Texto publicado originalmente em trabalhos anteriores do autor.
Acho que nada seria tão difícil para mim quanto escrever sobre o Metallica de forma imparcial, sem deixar toda minha admiração influenciar no texto. Admito, sou fanboy.
Essa, que, seguramente, é uma das maiores bandas de todos os tempos, para mim é a MAIOR banda de todas. Seria impossível expressar o quanto as músicas de Hetfield foram importantes na formação, não só do meu gosto musical, mas do meu caráter em si. Agora, com o lançamento do novo CD, não posso mais adiar a difícil tarefa que vem pela frente. Que venha o Death Magnetic.
Primeiras impressões:
Foram ótimas. Evitei escutar as faixas que foram liberadas no site do grupo com medo do que estava por vir. O som está mais pesado que o St. Anger. Está com mais cara de Metallica. A bateria, que também me incomodou muito no álbum passado, não parece mais aquele apanhado de latas Suvinil. Lars, desta vez, acertou na escolha.

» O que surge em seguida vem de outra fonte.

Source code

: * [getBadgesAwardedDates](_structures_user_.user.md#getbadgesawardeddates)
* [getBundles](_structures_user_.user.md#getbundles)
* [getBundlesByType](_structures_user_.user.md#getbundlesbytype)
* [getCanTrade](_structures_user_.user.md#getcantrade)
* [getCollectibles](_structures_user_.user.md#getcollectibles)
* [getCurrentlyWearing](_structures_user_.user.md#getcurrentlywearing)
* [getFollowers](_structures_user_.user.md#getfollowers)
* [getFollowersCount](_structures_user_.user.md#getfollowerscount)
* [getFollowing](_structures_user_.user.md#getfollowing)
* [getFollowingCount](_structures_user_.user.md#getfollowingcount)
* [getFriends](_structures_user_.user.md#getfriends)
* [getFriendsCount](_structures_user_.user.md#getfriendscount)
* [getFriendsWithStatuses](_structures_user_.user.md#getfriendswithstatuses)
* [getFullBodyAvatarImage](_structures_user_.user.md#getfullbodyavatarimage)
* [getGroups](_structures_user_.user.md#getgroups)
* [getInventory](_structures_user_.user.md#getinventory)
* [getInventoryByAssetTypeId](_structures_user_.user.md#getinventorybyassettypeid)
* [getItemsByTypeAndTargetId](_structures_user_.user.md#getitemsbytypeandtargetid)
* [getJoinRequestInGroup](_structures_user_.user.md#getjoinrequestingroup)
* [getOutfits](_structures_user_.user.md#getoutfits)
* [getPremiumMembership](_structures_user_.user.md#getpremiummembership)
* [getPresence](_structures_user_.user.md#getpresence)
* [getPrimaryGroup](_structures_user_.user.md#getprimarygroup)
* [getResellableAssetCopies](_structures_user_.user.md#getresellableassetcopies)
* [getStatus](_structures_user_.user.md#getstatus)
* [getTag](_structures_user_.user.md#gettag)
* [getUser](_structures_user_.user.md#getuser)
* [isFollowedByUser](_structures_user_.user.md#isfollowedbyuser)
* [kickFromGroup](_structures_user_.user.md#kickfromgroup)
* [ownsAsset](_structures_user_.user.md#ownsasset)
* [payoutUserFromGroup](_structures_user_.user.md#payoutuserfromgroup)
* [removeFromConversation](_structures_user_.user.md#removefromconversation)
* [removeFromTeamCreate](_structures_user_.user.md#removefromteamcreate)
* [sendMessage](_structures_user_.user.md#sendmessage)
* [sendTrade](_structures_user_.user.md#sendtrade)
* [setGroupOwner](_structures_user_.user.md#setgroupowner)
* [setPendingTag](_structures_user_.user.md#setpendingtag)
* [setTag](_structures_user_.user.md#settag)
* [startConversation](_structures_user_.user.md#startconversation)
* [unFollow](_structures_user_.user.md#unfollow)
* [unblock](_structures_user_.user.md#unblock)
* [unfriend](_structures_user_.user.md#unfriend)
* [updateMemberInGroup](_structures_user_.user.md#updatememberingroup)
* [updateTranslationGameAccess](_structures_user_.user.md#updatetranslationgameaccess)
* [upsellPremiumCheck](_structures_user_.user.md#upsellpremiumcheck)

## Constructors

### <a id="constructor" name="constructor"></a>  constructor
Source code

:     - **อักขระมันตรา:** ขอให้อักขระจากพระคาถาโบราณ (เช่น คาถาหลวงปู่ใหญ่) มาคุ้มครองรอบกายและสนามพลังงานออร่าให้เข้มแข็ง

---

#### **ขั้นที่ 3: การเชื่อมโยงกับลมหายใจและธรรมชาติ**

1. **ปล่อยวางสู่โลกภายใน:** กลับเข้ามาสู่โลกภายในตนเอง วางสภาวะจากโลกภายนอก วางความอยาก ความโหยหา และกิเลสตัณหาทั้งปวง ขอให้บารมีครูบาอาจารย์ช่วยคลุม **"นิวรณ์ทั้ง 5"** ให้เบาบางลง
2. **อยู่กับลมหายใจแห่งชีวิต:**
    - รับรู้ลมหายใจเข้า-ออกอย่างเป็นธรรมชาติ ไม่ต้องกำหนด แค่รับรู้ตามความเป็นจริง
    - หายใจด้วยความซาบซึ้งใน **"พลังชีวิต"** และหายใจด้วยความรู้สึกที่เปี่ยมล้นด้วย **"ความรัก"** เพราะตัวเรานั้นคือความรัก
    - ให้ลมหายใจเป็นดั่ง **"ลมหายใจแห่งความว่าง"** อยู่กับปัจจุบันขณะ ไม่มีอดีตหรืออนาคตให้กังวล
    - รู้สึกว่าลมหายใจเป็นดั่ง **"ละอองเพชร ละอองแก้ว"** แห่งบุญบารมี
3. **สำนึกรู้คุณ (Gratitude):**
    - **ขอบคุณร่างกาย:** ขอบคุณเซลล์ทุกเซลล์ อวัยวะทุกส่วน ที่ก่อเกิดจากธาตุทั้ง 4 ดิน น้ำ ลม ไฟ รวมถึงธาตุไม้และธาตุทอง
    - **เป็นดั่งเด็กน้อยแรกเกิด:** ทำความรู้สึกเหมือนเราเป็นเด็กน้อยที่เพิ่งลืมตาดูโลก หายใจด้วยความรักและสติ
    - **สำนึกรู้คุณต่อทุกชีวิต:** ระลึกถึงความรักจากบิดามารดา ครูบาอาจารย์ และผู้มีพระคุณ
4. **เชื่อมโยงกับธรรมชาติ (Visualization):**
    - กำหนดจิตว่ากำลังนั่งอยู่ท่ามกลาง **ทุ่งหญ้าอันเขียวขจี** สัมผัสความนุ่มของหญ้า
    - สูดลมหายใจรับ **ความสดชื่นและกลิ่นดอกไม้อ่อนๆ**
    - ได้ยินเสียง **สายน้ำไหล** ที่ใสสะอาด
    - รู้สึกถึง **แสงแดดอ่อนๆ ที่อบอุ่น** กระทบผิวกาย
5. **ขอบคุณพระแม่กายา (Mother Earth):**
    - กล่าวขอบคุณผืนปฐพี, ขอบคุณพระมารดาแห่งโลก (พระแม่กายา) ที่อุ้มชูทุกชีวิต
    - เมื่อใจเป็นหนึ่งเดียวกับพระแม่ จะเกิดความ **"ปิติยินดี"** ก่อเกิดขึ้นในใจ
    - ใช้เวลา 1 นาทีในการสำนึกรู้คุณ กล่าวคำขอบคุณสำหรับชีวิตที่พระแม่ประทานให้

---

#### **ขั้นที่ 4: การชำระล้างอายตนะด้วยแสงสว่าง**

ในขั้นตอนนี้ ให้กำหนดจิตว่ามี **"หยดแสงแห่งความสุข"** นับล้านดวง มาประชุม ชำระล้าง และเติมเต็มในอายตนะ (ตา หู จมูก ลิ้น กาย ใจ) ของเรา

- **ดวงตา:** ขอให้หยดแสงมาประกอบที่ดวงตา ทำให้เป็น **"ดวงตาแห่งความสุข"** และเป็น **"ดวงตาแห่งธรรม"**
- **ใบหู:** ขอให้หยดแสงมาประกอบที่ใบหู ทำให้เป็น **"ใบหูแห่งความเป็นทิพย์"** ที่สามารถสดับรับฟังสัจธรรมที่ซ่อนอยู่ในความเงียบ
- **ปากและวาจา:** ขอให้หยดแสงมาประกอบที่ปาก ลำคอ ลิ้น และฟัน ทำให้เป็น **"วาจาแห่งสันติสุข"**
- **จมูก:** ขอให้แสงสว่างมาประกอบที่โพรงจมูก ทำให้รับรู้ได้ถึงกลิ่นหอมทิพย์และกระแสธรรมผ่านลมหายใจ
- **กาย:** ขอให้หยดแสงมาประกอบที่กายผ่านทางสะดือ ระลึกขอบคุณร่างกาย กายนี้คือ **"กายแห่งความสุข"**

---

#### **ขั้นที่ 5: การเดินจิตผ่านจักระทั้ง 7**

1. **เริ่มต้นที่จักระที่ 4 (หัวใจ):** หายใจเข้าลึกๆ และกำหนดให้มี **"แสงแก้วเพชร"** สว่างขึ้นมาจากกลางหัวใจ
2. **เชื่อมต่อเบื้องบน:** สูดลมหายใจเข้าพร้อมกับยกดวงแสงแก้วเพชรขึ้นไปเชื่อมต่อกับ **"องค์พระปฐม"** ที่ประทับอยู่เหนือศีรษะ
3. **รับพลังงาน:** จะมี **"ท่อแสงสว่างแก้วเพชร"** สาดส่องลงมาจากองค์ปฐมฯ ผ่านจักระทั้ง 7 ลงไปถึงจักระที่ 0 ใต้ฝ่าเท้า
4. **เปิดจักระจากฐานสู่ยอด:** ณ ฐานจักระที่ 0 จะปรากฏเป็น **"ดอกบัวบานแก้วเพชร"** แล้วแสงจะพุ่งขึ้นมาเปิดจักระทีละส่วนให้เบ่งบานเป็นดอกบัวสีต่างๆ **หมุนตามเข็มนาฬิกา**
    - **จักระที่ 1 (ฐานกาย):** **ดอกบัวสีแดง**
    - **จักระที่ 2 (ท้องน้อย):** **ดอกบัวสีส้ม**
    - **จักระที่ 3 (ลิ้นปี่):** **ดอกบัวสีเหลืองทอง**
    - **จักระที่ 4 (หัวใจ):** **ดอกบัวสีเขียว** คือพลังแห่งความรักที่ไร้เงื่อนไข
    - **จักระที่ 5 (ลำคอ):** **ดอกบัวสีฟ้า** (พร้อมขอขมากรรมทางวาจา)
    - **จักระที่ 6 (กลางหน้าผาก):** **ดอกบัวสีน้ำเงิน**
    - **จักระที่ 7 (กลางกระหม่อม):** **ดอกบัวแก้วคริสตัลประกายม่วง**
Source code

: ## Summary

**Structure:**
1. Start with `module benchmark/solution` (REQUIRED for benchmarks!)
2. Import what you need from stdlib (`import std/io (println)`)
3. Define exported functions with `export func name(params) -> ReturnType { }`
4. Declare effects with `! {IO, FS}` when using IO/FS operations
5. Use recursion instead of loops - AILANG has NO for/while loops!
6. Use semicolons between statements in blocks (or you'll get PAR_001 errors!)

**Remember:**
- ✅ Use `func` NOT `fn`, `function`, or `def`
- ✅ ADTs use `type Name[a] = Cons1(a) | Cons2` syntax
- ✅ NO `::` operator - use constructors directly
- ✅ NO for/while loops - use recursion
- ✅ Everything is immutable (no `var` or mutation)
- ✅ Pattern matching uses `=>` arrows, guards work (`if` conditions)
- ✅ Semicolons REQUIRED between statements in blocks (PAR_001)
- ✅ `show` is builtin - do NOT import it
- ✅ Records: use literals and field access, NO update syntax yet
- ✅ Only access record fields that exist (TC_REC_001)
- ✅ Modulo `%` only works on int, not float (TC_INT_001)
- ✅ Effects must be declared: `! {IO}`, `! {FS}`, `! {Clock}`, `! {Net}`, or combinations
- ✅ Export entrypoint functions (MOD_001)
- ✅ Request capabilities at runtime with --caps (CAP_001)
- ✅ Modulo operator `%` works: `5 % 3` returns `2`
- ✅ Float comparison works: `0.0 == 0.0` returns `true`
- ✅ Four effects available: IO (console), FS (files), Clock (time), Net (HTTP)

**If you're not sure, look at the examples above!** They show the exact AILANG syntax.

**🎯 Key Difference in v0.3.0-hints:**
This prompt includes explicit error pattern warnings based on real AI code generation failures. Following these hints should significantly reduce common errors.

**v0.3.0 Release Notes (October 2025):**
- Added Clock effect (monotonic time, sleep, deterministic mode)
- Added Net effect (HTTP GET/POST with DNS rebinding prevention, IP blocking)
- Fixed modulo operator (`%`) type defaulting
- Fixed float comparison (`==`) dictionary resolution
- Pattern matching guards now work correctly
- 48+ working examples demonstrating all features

Após um considerável tempo ouvindo o disco, pude perceber com mais clareza que o que eu ouvia não era a reinvenção do Metallica ou a volta dos tempos áureos. Era um álbum bom. Nada que se comparasse com o And Justice for All, mas ainda assim melhor que Reload e família.
As melhores Faixas:
5- All Nightmare Long: A batida pesada, os riffs fortes e o refrão poderoso dão um clima ótimo a esta canção. Se não fosse a diferente atitude do vocal para com todas as músicas atuais, veríamos um novo clássico. Aquela música para cantar até mesmo inconscientemente.
6 – Cyanide: Não sei por que me lembro de Battery quando ouço essa faixa. Não tem nada a ver. Tentar comparar com músicas antigas é realmente impossível. Apesar dos pesares, Cyanide apresenta ótimas melodias, e uma letra bem intensa, como é de praxe do Metallica. O solo já clássico de Kirk Hammett vem no final da trilha para completar a obra de arte.
7 – The unforguiven 3: De cara minha música preferida. Apesar de não apresentar o mesmo sofrimento das suas irmãs mais velhas, the unforguiven 3 ainda cria um clima de tirar o fôlego com o começo em violoncelo e piano. O refrão é super profundo. Virou ate “frase de MSN”. Atrai mais pela letra do que pelo ritmo.
10 – My apocalipse: A “porrada” do álbum. Assim como Dyers Eve e Disposable Heroes, essa faixa inflama qualquer “roda punk”, tira qualquer fã do chão e dá torcicolo em qualquer pescoço. O tema “destrutivo” da música com a batida frenética na bateria faz desse um dos melhores trabalhos do Metallica em MUITO tempo.
Considerações finais:
O grupo de James Hetfield e companhia desvirtuou-se de seu caminho há muitos anos atrás com o Load, Reload e as camisas de seda. Aqueles cinco garotos comuns vestindo jeans e camisetas haviam se transformado em coroas ricos que só visavam lucro, pessoas que perderam aquele senso de destruição juvenil de outrora. E com o Death Magnetic, eles tentam voltar às raízes.
Tentam.
É impossível resgatar aquele fogo que ardia em seu peito cerca de 20 anos atrás. As coisas mudam, as pessoas mudam. A vida não parece sumir por entre seus dedos, as trevas não querem mais engolir o seu mundo e não há um mestre de marionetes puxando seus cordões. Há, no entanto, uma família, filhos, contas e responsabilidades. Você cresceu, ELES cresceram. É impossível escrever sobre algo que não faz mais parte da realidade que a banda vive.
Foi isso que aconteceu com o Metallica. A diferença deste para os outros álbuns é a proximidade que os caras chegaram daquela essência devastadora que os levou ao sucesso. Não é o melhor da banda, não é a volta do Metallica, ele nunca se foi para os que realmente acreditavam, é somente uma ótima tentativa de agradar os fãs mais crentes da banda.
Desta vez me convenceu. Obrigado, Metallica.